Your reply should hold only the lines from the records below where "corners" occurs.

*** Opening EXTRACTED RECORDS ***

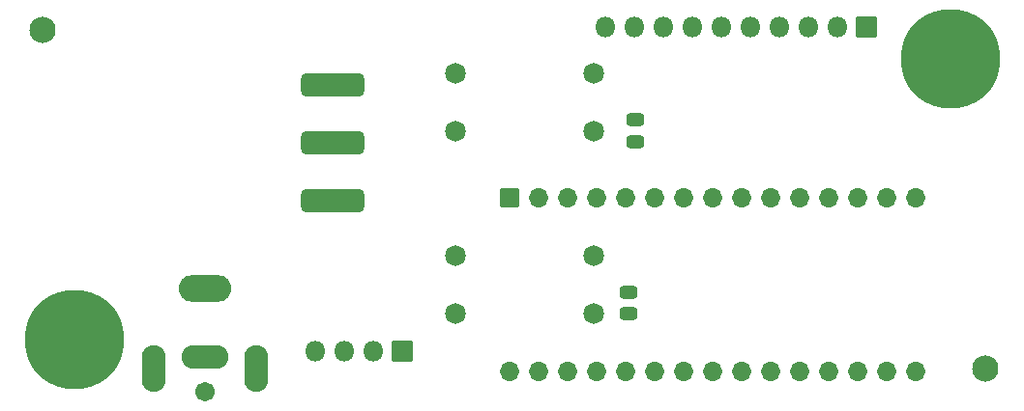
<source format=gbr>
G04 #@! TF.GenerationSoftware,KiCad,Pcbnew,(6.0.1)*
G04 #@! TF.CreationDate,2022-03-23T19:49:34+02:00*
G04 #@! TF.ProjectId,infinity-table-pcb,696e6669-6e69-4747-992d-7461626c652d,rev?*
G04 #@! TF.SameCoordinates,Original*
G04 #@! TF.FileFunction,Soldermask,Top*
G04 #@! TF.FilePolarity,Negative*
%FSLAX46Y46*%
G04 Gerber Fmt 4.6, Leading zero omitted, Abs format (unit mm)*
G04 Created by KiCad (PCBNEW (6.0.1)) date 2022-03-23 19:49:34*
%MOMM*%
%LPD*%
G01*
G04 APERTURE LIST*
G04 Aperture macros list*
%AMRoundRect*
0 Rectangle with rounded corners*
0 $1 Rounding radius*
0 $2 $3 $4 $5 $6 $7 $8 $9 X,Y pos of 4 corners*
0 Add a 4 corners polygon primitive as box body*
4,1,4,$2,$3,$4,$5,$6,$7,$8,$9,$2,$3,0*
0 Add four circle primitives for the rounded corners*
1,1,$1+$1,$2,$3*
1,1,$1+$1,$4,$5*
1,1,$1+$1,$6,$7*
1,1,$1+$1,$8,$9*
0 Add four rect primitives between the rounded corners*
20,1,$1+$1,$2,$3,$4,$5,0*
20,1,$1+$1,$4,$5,$6,$7,0*
20,1,$1+$1,$6,$7,$8,$9,0*
20,1,$1+$1,$8,$9,$2,$3,0*%
G04 Aperture macros list end*
%ADD10C,2.302000*%
%ADD11C,8.702000*%
%ADD12RoundRect,0.301000X-0.475000X0.250000X-0.475000X-0.250000X0.475000X-0.250000X0.475000X0.250000X0*%
%ADD13RoundRect,0.301000X0.475000X-0.250000X0.475000X0.250000X-0.475000X0.250000X-0.475000X-0.250000X0*%
%ADD14C,1.826000*%
%ADD15RoundRect,0.551000X2.250000X0.500000X-2.250000X0.500000X-2.250000X-0.500000X2.250000X-0.500000X0*%
%ADD16RoundRect,0.051000X-0.800000X0.800000X-0.800000X-0.800000X0.800000X-0.800000X0.800000X0.800000X0*%
%ADD17O,1.702000X1.702000*%
%ADD18RoundRect,0.051000X0.850000X-0.850000X0.850000X0.850000X-0.850000X0.850000X-0.850000X-0.850000X0*%
%ADD19O,1.802000X1.802000*%
%ADD20C,1.702000*%
%ADD21O,4.602000X2.352000*%
%ADD22O,4.102000X2.102000*%
%ADD23O,2.102000X4.102000*%
G04 APERTURE END LIST*
D10*
X151130000Y-110998000D03*
D11*
X71323200Y-108458000D03*
D12*
X119888000Y-104272000D03*
X119888000Y-106172000D03*
D13*
X120472200Y-91054000D03*
X120472200Y-89154000D03*
D14*
X104724200Y-90170000D03*
X104724200Y-85090000D03*
X116814600Y-90170000D03*
X116814600Y-85090000D03*
D11*
X148031200Y-83820000D03*
D15*
X93980000Y-96266000D03*
X93980000Y-91186000D03*
X93980000Y-86106000D03*
D10*
X68580000Y-81280000D03*
D14*
X104749600Y-106172000D03*
X104749600Y-101092000D03*
X116840000Y-106172000D03*
X116840000Y-101092000D03*
D16*
X109423200Y-96012000D03*
D17*
X111963200Y-96012000D03*
X114503200Y-96012000D03*
X117043200Y-96012000D03*
X119583200Y-96012000D03*
X122123200Y-96012000D03*
X124663200Y-96012000D03*
X127203200Y-96012000D03*
X129743200Y-96012000D03*
X132283200Y-96012000D03*
X134823200Y-96012000D03*
X137363200Y-96012000D03*
X139903200Y-96012000D03*
X142443200Y-96012000D03*
X144983200Y-96012000D03*
X144983200Y-111252000D03*
X142443200Y-111252000D03*
X139903200Y-111252000D03*
X137363200Y-111252000D03*
X134823200Y-111252000D03*
X132283200Y-111252000D03*
X129743200Y-111252000D03*
X127203200Y-111252000D03*
X124663200Y-111252000D03*
X122123200Y-111252000D03*
X119583200Y-111252000D03*
X117043200Y-111252000D03*
X114503200Y-111252000D03*
X111963200Y-111252000D03*
X109423200Y-111252000D03*
D18*
X100076000Y-109474000D03*
D19*
X97536000Y-109474000D03*
X94996000Y-109474000D03*
X92456000Y-109474000D03*
D20*
X82804000Y-112982000D03*
D21*
X82804000Y-103982000D03*
D22*
X82804000Y-109982000D03*
D23*
X78304000Y-110982000D03*
X87304000Y-110982000D03*
D18*
X140716000Y-81026000D03*
D19*
X138176000Y-81026000D03*
X135636000Y-81026000D03*
X133096000Y-81026000D03*
X130556000Y-81026000D03*
X128016000Y-81026000D03*
X125476000Y-81026000D03*
X122936000Y-81026000D03*
X120396000Y-81026000D03*
X117856000Y-81026000D03*
M02*

</source>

*** Closing EXTRACTED RECORDS ***

SOLUTION
0 Rectangle with rounded corners*
0 $2 $3 $4 $5 $6 $7 $8 $9 X,Y pos of 4 corners*
0 Add a 4 corners polygon primitive as box body*
0 Add four circle primitives for the rounded corners*
0 Add four rect primitives between the rounded corners*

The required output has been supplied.